Work task
Below is a listing; repeat exactly the lines from the one containing "X69710300Y-61391800D03*" to the one containing "X69710300Y-60967536D02*", both included.

=======

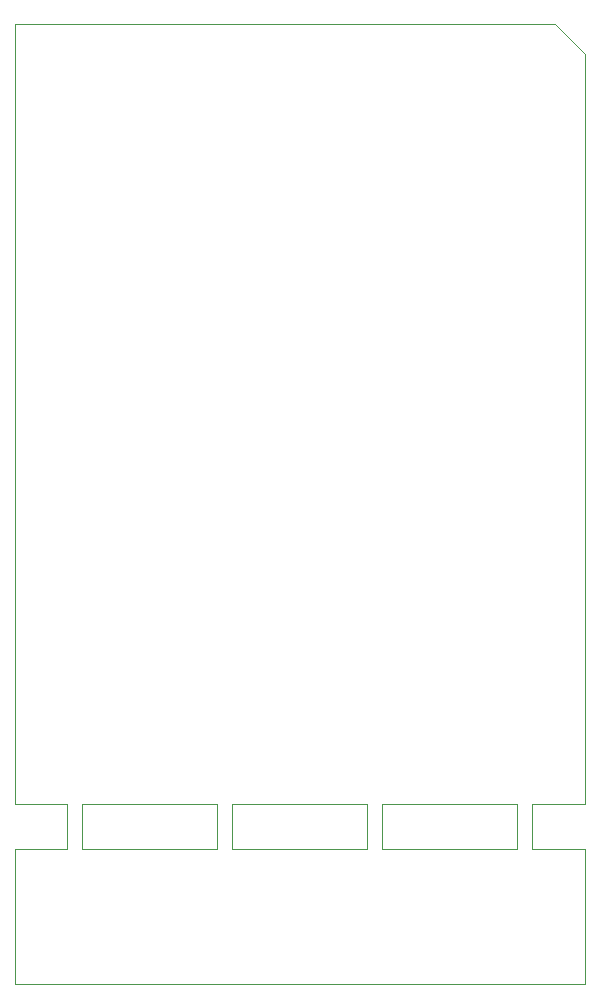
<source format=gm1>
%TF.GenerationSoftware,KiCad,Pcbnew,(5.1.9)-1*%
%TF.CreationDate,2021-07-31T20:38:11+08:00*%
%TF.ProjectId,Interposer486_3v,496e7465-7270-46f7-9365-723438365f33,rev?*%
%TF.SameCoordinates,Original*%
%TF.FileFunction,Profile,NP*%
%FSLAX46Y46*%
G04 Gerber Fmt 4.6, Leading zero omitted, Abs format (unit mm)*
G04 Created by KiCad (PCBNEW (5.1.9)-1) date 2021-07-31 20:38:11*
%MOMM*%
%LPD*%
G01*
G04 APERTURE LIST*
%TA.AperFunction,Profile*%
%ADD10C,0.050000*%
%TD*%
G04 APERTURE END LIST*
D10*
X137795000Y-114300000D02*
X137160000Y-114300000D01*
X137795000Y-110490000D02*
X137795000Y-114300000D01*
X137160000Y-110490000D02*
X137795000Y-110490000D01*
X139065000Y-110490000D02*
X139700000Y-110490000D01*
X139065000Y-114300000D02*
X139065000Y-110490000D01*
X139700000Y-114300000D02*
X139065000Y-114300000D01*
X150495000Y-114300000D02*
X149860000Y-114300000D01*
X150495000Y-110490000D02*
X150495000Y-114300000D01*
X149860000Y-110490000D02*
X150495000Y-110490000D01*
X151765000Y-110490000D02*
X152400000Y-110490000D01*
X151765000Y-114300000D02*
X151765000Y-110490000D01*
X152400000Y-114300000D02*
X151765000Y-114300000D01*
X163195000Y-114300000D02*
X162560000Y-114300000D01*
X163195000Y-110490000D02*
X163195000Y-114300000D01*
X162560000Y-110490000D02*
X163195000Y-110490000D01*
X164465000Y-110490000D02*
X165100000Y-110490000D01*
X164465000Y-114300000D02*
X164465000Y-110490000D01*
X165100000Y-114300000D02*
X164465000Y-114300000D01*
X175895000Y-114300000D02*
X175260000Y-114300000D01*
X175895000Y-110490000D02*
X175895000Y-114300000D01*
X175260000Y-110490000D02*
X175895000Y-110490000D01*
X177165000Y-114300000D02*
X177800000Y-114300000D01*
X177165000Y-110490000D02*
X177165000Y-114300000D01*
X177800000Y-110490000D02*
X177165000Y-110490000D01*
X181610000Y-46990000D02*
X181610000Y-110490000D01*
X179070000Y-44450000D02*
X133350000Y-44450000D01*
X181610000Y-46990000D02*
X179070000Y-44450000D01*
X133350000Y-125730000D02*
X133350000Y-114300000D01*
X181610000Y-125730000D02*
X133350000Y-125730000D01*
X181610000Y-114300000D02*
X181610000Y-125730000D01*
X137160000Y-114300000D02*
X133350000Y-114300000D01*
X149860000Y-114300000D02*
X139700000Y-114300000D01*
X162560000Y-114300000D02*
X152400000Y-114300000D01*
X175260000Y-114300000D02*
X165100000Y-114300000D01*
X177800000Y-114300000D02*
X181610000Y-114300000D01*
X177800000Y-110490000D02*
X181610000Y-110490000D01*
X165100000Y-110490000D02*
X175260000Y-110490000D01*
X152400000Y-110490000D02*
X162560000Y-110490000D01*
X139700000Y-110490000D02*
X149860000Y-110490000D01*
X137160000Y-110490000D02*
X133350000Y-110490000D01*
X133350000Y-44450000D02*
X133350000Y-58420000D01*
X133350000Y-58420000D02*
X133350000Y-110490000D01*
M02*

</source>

=======

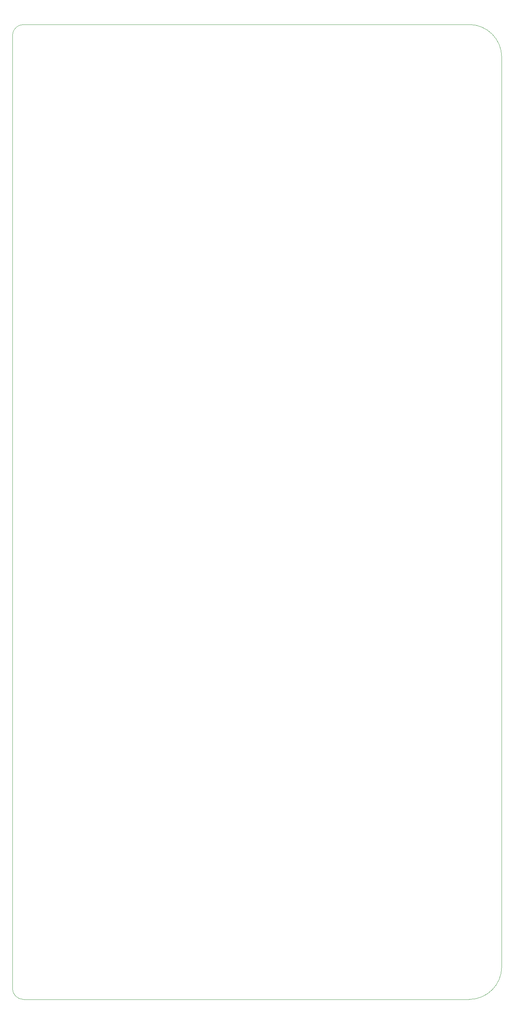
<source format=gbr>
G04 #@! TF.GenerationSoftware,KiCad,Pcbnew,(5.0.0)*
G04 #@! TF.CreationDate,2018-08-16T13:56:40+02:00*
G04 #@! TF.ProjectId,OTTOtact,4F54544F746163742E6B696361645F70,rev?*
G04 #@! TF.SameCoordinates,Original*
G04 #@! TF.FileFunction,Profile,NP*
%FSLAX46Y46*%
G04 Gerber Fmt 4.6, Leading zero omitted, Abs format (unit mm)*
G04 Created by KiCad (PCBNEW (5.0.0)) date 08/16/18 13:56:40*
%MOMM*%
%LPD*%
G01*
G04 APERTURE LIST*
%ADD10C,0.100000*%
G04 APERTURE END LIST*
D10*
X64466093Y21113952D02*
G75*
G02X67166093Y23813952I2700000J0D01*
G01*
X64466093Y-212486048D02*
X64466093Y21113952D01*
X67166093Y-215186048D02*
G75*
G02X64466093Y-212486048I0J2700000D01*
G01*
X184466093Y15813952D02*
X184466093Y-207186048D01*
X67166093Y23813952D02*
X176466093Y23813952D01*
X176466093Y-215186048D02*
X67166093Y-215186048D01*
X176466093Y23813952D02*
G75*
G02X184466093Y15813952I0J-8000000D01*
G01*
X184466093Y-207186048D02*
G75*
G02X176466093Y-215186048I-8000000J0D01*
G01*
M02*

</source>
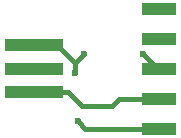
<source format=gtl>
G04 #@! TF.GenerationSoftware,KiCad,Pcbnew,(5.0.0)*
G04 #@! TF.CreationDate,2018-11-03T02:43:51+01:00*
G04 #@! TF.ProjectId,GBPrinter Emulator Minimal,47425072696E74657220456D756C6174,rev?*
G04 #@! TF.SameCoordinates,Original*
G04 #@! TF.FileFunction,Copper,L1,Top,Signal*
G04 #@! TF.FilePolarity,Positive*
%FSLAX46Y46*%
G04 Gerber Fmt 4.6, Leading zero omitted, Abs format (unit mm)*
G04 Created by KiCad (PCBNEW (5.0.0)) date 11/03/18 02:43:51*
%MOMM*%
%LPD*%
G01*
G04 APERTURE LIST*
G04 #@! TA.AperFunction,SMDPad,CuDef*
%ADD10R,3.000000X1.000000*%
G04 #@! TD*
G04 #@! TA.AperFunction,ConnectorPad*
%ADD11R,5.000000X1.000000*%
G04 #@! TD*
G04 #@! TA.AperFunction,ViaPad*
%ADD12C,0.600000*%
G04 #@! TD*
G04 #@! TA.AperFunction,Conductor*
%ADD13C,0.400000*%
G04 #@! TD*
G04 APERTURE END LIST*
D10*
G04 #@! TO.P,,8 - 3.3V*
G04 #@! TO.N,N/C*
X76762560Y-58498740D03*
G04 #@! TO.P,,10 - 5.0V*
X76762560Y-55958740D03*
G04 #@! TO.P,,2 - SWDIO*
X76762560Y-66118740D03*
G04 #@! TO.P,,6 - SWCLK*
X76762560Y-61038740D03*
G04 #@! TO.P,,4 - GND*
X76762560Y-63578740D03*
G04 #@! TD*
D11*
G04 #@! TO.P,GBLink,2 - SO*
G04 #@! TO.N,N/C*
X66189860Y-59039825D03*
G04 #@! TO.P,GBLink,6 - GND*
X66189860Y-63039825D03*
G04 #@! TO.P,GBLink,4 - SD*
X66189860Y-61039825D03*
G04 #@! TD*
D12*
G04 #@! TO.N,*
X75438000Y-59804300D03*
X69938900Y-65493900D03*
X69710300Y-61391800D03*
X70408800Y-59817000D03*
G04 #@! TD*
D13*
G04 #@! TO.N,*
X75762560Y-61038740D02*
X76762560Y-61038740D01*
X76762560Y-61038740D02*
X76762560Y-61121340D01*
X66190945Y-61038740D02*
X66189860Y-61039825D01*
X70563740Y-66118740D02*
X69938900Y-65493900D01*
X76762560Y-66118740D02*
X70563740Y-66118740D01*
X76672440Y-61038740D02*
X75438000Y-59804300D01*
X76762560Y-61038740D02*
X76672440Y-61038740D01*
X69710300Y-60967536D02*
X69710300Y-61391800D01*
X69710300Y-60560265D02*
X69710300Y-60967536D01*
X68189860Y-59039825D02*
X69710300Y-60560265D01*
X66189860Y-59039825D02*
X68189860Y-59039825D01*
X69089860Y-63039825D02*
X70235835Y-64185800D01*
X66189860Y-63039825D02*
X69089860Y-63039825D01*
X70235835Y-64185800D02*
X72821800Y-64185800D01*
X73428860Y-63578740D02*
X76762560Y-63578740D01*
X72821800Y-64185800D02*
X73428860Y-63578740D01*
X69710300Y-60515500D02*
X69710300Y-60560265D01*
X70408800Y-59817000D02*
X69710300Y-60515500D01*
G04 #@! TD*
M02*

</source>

=======

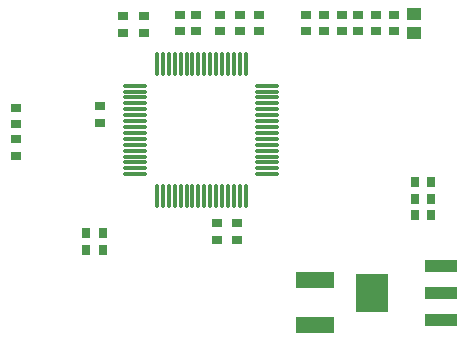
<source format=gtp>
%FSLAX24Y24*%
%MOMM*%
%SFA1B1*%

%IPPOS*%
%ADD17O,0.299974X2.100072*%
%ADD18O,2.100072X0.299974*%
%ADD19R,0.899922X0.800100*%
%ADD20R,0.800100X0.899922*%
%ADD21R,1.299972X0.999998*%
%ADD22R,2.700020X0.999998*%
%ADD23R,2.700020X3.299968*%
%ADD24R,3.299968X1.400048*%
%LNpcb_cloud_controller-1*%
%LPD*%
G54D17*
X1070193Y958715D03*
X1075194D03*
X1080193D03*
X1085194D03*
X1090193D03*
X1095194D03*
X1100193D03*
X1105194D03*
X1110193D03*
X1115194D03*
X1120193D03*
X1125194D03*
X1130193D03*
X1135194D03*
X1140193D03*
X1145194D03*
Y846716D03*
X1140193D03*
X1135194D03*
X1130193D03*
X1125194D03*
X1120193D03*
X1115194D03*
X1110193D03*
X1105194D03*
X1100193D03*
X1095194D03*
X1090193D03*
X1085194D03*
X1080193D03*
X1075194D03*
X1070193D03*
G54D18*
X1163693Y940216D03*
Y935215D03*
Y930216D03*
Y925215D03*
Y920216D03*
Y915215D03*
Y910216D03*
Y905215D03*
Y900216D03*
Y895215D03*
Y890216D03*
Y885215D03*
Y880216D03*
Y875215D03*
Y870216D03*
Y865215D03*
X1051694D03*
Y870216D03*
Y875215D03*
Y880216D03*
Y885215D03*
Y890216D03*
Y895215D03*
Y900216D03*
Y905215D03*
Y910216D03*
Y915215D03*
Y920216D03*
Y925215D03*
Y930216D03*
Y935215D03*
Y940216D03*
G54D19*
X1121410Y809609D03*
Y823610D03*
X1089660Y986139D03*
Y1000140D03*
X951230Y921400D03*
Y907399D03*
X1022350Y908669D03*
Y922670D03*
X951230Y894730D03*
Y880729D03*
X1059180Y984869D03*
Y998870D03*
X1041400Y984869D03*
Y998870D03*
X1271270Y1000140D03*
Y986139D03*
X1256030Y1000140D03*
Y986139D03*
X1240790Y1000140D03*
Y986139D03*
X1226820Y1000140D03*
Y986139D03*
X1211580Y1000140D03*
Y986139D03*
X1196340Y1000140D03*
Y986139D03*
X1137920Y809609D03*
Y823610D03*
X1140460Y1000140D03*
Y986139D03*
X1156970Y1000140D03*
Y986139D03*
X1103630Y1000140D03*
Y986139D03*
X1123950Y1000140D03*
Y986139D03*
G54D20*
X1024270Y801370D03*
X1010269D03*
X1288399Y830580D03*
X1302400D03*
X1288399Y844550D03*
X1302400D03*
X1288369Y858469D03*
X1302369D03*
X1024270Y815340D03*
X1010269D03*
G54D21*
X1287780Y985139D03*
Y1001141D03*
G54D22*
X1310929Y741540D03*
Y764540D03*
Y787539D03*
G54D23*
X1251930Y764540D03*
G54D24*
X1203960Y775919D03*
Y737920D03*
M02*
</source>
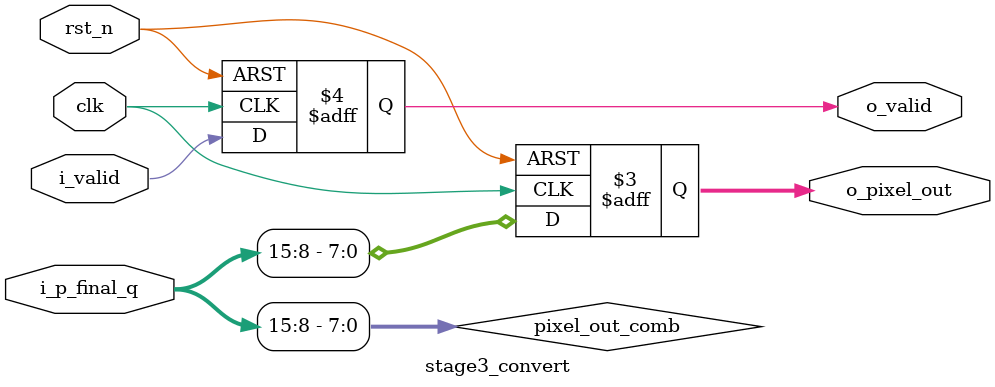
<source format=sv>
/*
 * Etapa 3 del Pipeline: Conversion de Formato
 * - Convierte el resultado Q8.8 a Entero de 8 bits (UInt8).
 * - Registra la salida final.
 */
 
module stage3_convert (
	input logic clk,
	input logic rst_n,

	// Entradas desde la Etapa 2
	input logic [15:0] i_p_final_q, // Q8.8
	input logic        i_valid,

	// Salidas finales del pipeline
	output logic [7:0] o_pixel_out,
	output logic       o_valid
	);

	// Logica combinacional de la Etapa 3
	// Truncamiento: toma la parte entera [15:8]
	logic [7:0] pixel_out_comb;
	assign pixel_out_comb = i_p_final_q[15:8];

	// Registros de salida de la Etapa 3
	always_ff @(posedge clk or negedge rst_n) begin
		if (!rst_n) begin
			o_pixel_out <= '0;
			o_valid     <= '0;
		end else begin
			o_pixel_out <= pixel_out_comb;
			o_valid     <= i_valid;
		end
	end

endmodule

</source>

=======

Written solution
X69710300Y-61391800D03*
X70408800Y-59817000D03*
G04 #@! TD*
D13*
G04 #@! TO.N,*
X75762560Y-61038740D02*
X76762560Y-61038740D01*
X76762560Y-61038740D02*
X76762560Y-61121340D01*
X66190945Y-61038740D02*
X66189860Y-61039825D01*
X70563740Y-66118740D02*
X69938900Y-65493900D01*
X76762560Y-66118740D02*
X70563740Y-66118740D01*
X76672440Y-61038740D02*
X75438000Y-59804300D01*
X76762560Y-61038740D02*
X76672440Y-61038740D01*
X69710300Y-60967536D02*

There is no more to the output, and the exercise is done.